* _Required work_
The lines to reproduce from the material below are those from the one containing "812 567 4.40" through the one containing "581 471 7.65", both included; write them out exactly and add nothing.

---*---

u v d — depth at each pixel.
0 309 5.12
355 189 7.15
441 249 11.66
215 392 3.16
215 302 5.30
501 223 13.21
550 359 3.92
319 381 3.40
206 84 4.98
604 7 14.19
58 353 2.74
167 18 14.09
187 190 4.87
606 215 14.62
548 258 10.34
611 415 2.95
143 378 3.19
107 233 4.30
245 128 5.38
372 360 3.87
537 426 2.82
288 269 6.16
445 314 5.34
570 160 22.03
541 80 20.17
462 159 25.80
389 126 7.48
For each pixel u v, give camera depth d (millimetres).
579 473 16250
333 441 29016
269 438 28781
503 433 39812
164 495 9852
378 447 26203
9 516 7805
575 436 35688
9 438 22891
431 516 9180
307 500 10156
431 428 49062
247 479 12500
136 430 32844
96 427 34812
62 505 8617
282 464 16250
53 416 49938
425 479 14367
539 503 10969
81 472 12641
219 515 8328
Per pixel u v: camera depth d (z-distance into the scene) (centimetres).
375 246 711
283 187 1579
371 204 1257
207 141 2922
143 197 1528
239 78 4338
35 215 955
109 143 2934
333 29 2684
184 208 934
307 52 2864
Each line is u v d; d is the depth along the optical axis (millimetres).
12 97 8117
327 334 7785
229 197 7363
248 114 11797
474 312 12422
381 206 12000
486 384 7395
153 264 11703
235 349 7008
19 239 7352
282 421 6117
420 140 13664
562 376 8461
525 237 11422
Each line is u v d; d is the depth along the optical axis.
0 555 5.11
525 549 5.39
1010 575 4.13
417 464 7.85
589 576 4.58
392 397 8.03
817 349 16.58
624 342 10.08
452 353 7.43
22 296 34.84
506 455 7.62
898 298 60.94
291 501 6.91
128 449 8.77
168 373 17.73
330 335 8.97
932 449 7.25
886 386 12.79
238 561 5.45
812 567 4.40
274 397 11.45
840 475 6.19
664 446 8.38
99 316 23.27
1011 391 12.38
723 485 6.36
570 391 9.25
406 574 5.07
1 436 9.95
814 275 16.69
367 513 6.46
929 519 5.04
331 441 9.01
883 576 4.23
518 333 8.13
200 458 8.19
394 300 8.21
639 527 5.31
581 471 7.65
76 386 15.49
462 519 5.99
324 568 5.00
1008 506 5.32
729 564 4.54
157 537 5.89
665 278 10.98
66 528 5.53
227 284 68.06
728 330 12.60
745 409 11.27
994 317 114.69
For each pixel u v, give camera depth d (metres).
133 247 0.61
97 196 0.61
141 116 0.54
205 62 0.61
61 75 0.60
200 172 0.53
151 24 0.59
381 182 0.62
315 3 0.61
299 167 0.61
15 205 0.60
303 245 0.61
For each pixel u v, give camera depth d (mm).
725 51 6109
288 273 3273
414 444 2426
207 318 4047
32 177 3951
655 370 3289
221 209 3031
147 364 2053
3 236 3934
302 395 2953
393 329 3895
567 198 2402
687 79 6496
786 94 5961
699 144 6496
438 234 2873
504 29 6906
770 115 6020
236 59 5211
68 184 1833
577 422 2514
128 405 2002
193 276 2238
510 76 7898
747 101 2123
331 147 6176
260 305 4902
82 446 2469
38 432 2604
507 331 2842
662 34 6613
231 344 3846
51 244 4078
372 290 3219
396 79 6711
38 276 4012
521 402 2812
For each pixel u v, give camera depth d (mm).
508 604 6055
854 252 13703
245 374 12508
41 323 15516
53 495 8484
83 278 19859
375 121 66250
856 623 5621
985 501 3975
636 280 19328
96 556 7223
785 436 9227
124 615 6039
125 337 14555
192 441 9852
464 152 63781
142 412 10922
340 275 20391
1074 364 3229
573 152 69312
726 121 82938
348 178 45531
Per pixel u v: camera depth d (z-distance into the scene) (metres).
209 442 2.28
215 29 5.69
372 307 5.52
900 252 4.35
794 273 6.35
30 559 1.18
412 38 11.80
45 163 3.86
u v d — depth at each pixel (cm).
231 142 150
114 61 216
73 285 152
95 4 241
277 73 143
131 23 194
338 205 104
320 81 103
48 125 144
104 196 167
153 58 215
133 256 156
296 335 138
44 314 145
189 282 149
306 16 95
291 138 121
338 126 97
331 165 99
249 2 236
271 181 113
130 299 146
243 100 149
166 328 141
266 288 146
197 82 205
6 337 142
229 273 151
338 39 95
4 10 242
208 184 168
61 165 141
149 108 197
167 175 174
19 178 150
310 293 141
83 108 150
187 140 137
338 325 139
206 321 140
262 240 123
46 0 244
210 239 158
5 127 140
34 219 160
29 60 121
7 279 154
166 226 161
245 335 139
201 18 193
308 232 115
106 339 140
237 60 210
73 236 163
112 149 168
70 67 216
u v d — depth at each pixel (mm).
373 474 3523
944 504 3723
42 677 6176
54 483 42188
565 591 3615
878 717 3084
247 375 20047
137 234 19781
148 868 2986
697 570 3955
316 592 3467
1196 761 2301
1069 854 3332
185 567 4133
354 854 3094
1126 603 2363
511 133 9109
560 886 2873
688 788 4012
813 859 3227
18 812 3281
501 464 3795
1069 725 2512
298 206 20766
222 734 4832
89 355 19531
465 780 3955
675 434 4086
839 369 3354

---*---

* _Answer to this problem_
812 567 4.40
274 397 11.45
840 475 6.19
664 446 8.38
99 316 23.27
1011 391 12.38
723 485 6.36
570 391 9.25
406 574 5.07
1 436 9.95
814 275 16.69
367 513 6.46
929 519 5.04
331 441 9.01
883 576 4.23
518 333 8.13
200 458 8.19
394 300 8.21
639 527 5.31
581 471 7.65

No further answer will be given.